# EXERCISE DESCRIPTION
Copy the text from each of the entries below exactly, line by line, and leave the pictures out of your answer.

# DATASET EXTRACT
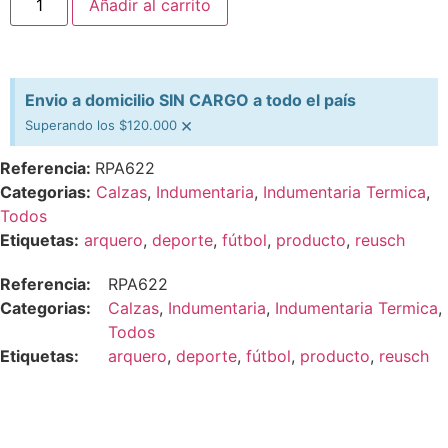
Añadir al carrito
Envio a domicilio SIN CARGO a todo el país
×
Superando los $120.000
Referencia:
RPA622
Categorias:
Calzas
,
Indumentaria
,
Indumentaria Termica
,
Todos
Etiquetas:
arquero
,
deporte
,
fútbol
,
producto
,
reusch
Referencia:
RPA622
Categorias:
Calzas
,
Indumentaria
,
Indumentaria Termica
,
Todos
Etiquetas:
arquero
,
deporte
,
fútbol
,
producto
,
reusch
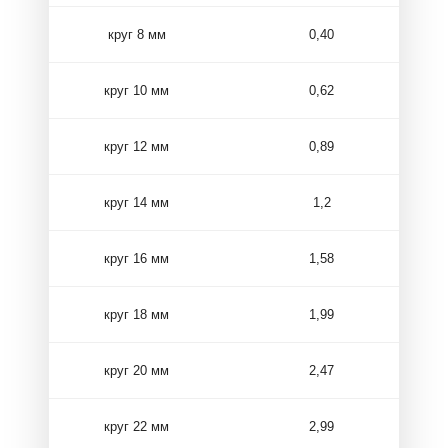
круг 8 мм
0,40
круг 10 мм
0,62
круг 12 мм
0,89
круг 14 мм
1,2
круг 16 мм
1,58
круг 18 мм
1,99
круг 20 мм
2,47
круг 22 мм
2,99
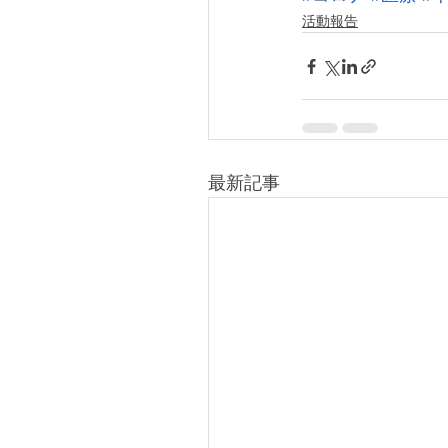
活動報告
最新記事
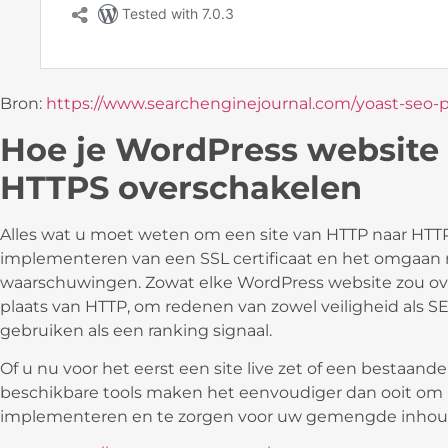
Bron:
https://www.searchenginejournal.com/yoast-seo-plu
Hoe je WordPress website
HTTPS overschakelen
Alles wat u moet weten om een site van HTTP naar HTTPS
implementeren van een SSL certificaat en het omgaa
waarschuwingen. Zowat elke WordPress website zou o
plaats van HTTP, om redenen van zowel veiligheid als 
gebruiken als een ranking signaal.
Of u nu voor het eerst een site live zet of een bestaand
beschikbare tools maken het eenvoudiger dan ooit om u
implementeren en te zorgen voor uw gemengde inho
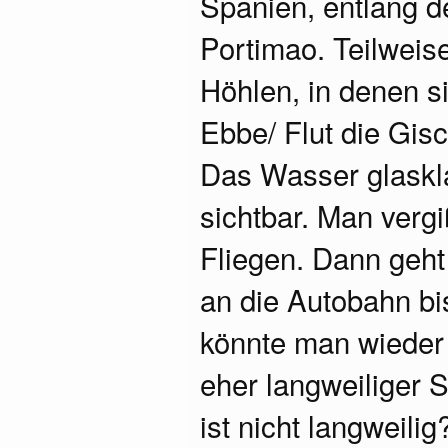
Spanien, entlang de
Portimao. Teilweis
Höhlen, in denen 
Ebbe/ Flut die Gisc
Das Wasser glaskl
sichtbar. Man vergi
Fliegen. Dann geht
an die Autobahn bi
könnte man wieder a
eher langweiliger 
ist nicht langweili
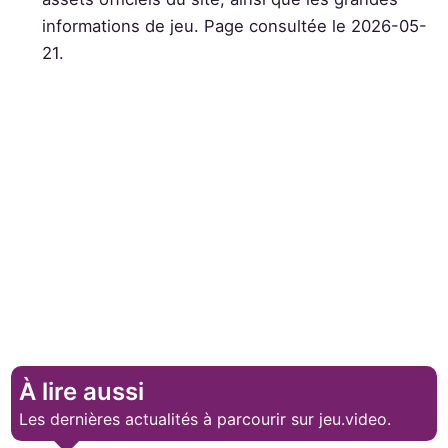
informations de jeu. Page consultée le 2026-05-
21.
À lire aussi
Les dernières actualités à parcourir sur jeu.video.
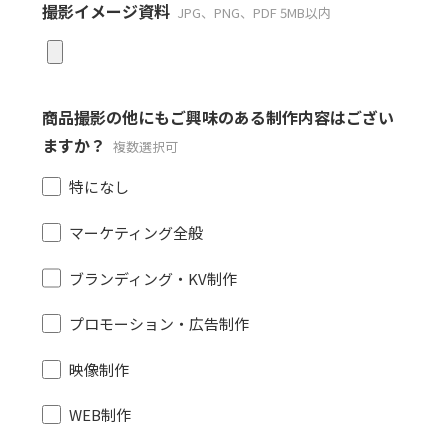
撮影イメージ資料
JPG、PNG、PDF 5MB以内
商品撮影の他にもご興味のある制作内容はござい
ますか？
複数選択可
特になし
マーケティング全般
ブランディング・KV制作
プロモーション・広告制作
映像制作
WEB制作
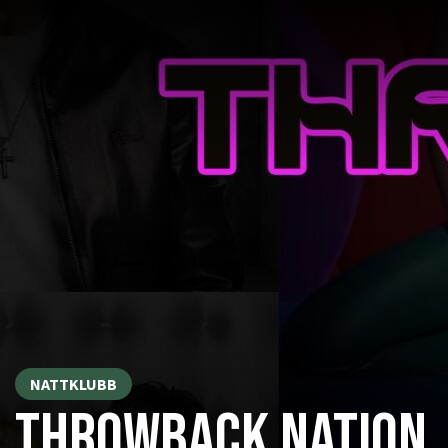
NATTKLUBB
THROWBACK NATION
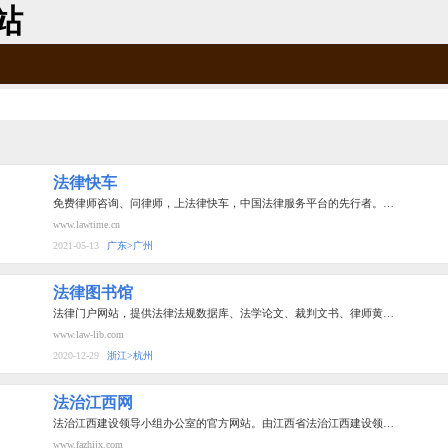
站
法律快车
免费律师咨询、问律师，上法律快车，中国法律服务平台的先行者。…
www.lawtime.cn
2021-05-13
广东>广州
法律图书馆
法律门户网站，提供法律法规数据库、法学论文、裁判文书、律师黄…
www.law-lib.com
2020-12-29
浙江>杭州
法治江西网
法治江西建设领导小组办公室的官方网站。由江西省法治江西建设领…
www.fazhijx.com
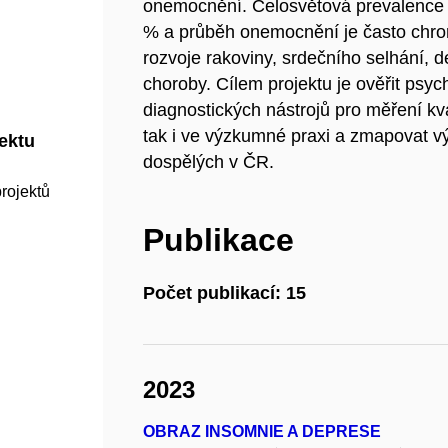
onemocnění. Celosvětová prevalence 
% a průběh onemocnění je často chron
rozvoje rakoviny, srdečního selhání, d
choroby. Cílem projektu je ověřit psy
diagnostických nástrojů pro měření kva
tak i ve výzkumné praxi a zmapovat v
jektu
dospělých v ČR.
rojektů
Publikace
Počet publikací: 15
2023
OBRAZ INSOMNIE A DEPRESE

# WRITTEN REPLY
Añadir al carrito
Envio a domicilio SIN CARGO a todo el país
×
Superando los $120.000
Referencia:
RPA622
Categorias:
Calzas
,
Indumentaria
,
Indumentaria Termica
,
Todos
Etiquetas:
arquero
,
deporte
,
fútbol
,
producto
,
reusch
Referencia:
RPA622
Categorias:
Calzas
,
Indumentaria
,
Indumentaria Termica
,
Todos
Etiquetas:
arquero
,
deporte
,
fútbol
,
producto
,
reusch
круг 8 мм
0,40
круг 10 мм
0,62
круг 12 мм
0,89
круг 14 мм
1,2
круг 16 мм
1,58
круг 18 мм
1,99
круг 20 мм
2,47
круг 22 мм
2,99
活動報告
最新記事
Bron:
https://www.searchenginejournal.com/yoast-seo-plu
Hoe je WordPress website
HTTPS overschakelen
Alles wat u moet weten om een site van HTTP naar HTTPS
implementeren van een SSL certificaat en het omgaa
waarschuwingen. Zowat elke WordPress website zou o
plaats van HTTP, om redenen van zowel veiligheid als 
gebruiken als een ranking signaal.
Of u nu voor het eerst een site live zet of een bestaand
beschikbare tools maken het eenvoudiger dan ooit om u
implementeren en te zorgen voor uw gemengde inho
Spanien, entlang de
Portimao. Teilweis
Höhlen, in denen 
Ebbe/ Flut die Gisc
Das Wasser glaskl
sichtbar. Man vergi
Fliegen. Dann geht
an die Autobahn bi
könnte man wieder a
eher langweiliger 
ist nicht langweili
informations de jeu. Page consultée le 2026-05-
21.
À lire aussi
Les dernières actualités à parcourir sur jeu.video.
撮影イメージ資料
JPG、PNG、PDF 5MB以内
商品撮影の他にもご興味のある制作内容はござい
ますか？
複数選択可
特になし
マーケティング全般
ブランディング・KV制作
プロモーション・広告制作
映像制作
WEB制作
NATTKLUBB
THROWBACK NATION
站
法律快车
免费律师咨询、问律师，上法律快车，中国法律服务平台的先行者。…
www.lawtime.cn
2021-05-13
广东>广州
法律图书馆
法律门户网站，提供法律法规数据库、法学论文、裁判文书、律师黄…
www.law-lib.com
2020-12-29
浙江>杭州
法治江西网
法治江西建设领导小组办公室的官方网站。由江西省法治江西建设领…
www.fazhijx.com
onemocnění. Celosvětová prevalence 
% a průběh onemocnění je často chron
rozvoje rakoviny, srdečního selhání, d
choroby. Cílem projektu je ověřit psy
diagnostických nástrojů pro měření kva
tak i ve výzkumné praxi a zmapovat v
jektu
dospělých v ČR.
rojektů
Publikace
Počet publikací: 15
2023
OBRAZ INSOMNIE A DEPRESE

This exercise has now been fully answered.